Assignment
With the pictures removed, write out the data below exactly.

Change detection data
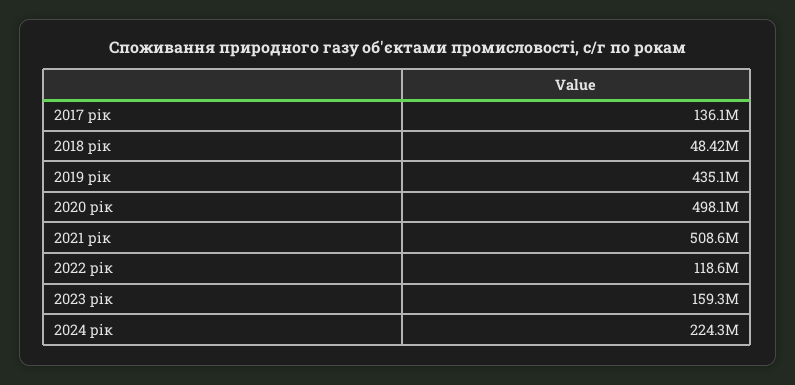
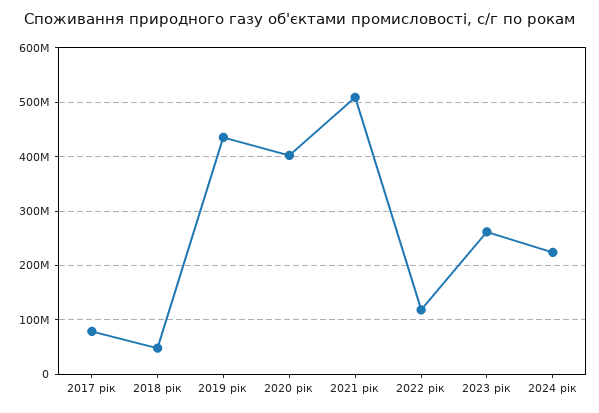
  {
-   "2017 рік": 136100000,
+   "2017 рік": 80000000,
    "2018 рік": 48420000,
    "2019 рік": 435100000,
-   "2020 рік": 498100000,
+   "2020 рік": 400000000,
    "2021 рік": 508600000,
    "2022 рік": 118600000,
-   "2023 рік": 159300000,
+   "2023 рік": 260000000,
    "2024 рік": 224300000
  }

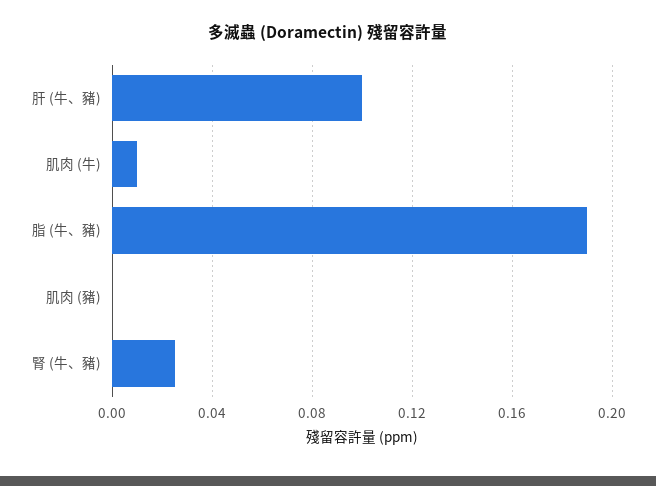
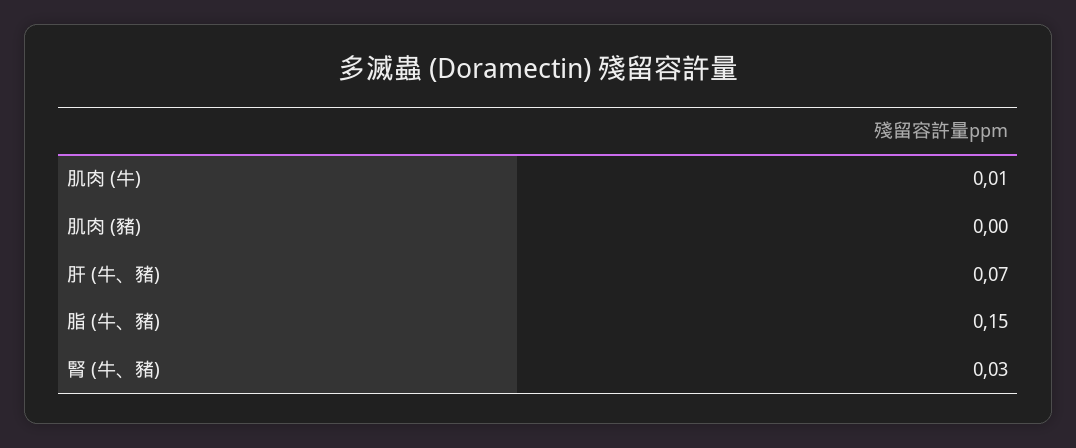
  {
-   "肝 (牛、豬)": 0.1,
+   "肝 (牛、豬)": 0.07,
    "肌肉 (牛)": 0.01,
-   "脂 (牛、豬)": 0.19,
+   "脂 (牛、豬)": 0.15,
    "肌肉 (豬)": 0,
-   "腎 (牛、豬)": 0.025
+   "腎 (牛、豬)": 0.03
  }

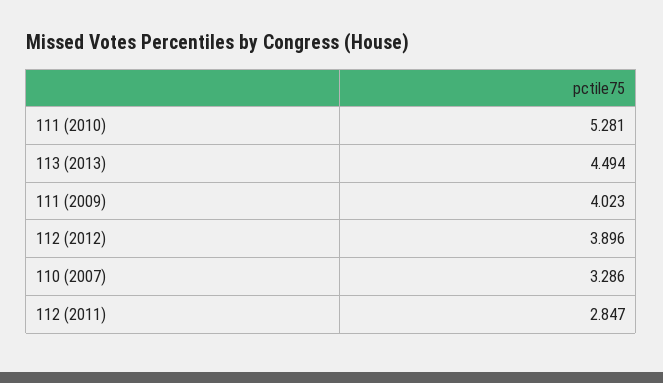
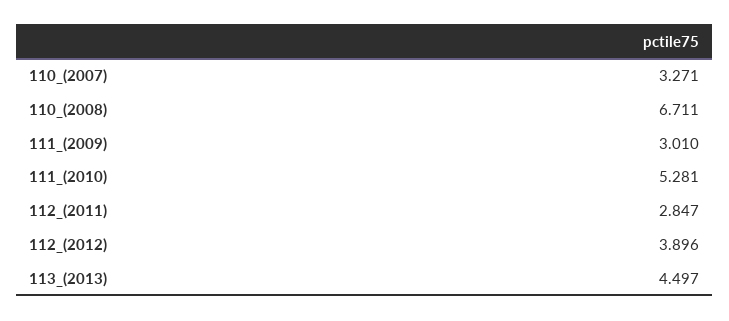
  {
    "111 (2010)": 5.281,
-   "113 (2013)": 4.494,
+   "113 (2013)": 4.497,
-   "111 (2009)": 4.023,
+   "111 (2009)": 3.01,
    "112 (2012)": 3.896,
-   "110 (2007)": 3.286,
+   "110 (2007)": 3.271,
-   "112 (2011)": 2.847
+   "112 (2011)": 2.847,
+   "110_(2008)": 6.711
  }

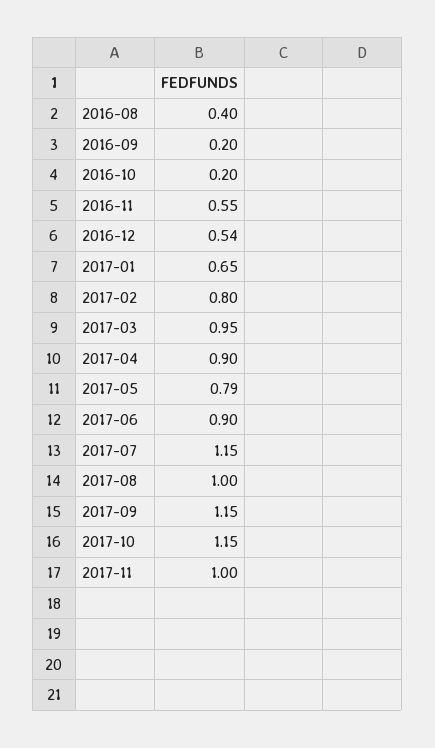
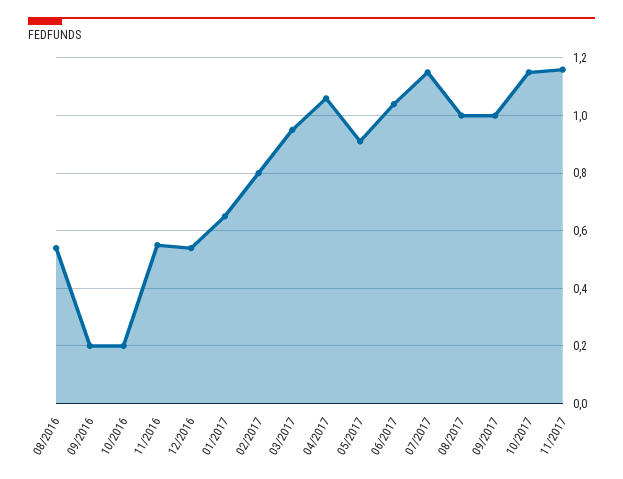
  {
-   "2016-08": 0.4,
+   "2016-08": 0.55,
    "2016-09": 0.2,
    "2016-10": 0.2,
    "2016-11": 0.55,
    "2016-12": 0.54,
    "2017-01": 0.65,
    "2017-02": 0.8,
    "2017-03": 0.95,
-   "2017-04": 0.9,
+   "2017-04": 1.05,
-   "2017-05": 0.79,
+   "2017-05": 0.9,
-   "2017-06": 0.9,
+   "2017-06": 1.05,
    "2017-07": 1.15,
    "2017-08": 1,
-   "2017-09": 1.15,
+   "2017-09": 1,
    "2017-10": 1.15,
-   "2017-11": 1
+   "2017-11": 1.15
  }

Response for this exercise
  {
-   "2017 рік": 136100000,
+   "2017 рік": 80000000,
    "2018 рік": 48420000,
    "2019 рік": 435100000,
-   "2020 рік": 498100000,
+   "2020 рік": 400000000,
    "2021 рік": 508600000,
    "2022 рік": 118600000,
-   "2023 рік": 159300000,
+   "2023 рік": 260000000,
    "2024 рік": 224300000
  }

  {
-   "肝 (牛、豬)": 0.1,
+   "肝 (牛、豬)": 0.07,
    "肌肉 (牛)": 0.01,
-   "脂 (牛、豬)": 0.19,
+   "脂 (牛、豬)": 0.15,
    "肌肉 (豬)": 0,
-   "腎 (牛、豬)": 0.025
+   "腎 (牛、豬)": 0.03
  }

  {
    "111 (2010)": 5.281,
-   "113 (2013)": 4.494,
+   "113 (2013)": 4.497,
-   "111 (2009)": 4.023,
+   "111 (2009)": 3.01,
    "112 (2012)": 3.896,
-   "110 (2007)": 3.286,
+   "110 (2007)": 3.271,
-   "112 (2011)": 2.847
+   "112 (2011)": 2.847,
+   "110_(2008)": 6.711
  }

  {
-   "2016-08": 0.4,
+   "2016-08": 0.55,
    "2016-09": 0.2,
    "2016-10": 0.2,
    "2016-11": 0.55,
    "2016-12": 0.54,
    "2017-01": 0.65,
    "2017-02": 0.8,
    "2017-03": 0.95,
-   "2017-04": 0.9,
+   "2017-04": 1.05,
-   "2017-05": 0.79,
+   "2017-05": 0.9,
-   "2017-06": 0.9,
+   "2017-06": 1.05,
    "2017-07": 1.15,
    "2017-08": 1,
-   "2017-09": 1.15,
+   "2017-09": 1,
    "2017-10": 1.15,
-   "2017-11": 1
+   "2017-11": 1.15
  }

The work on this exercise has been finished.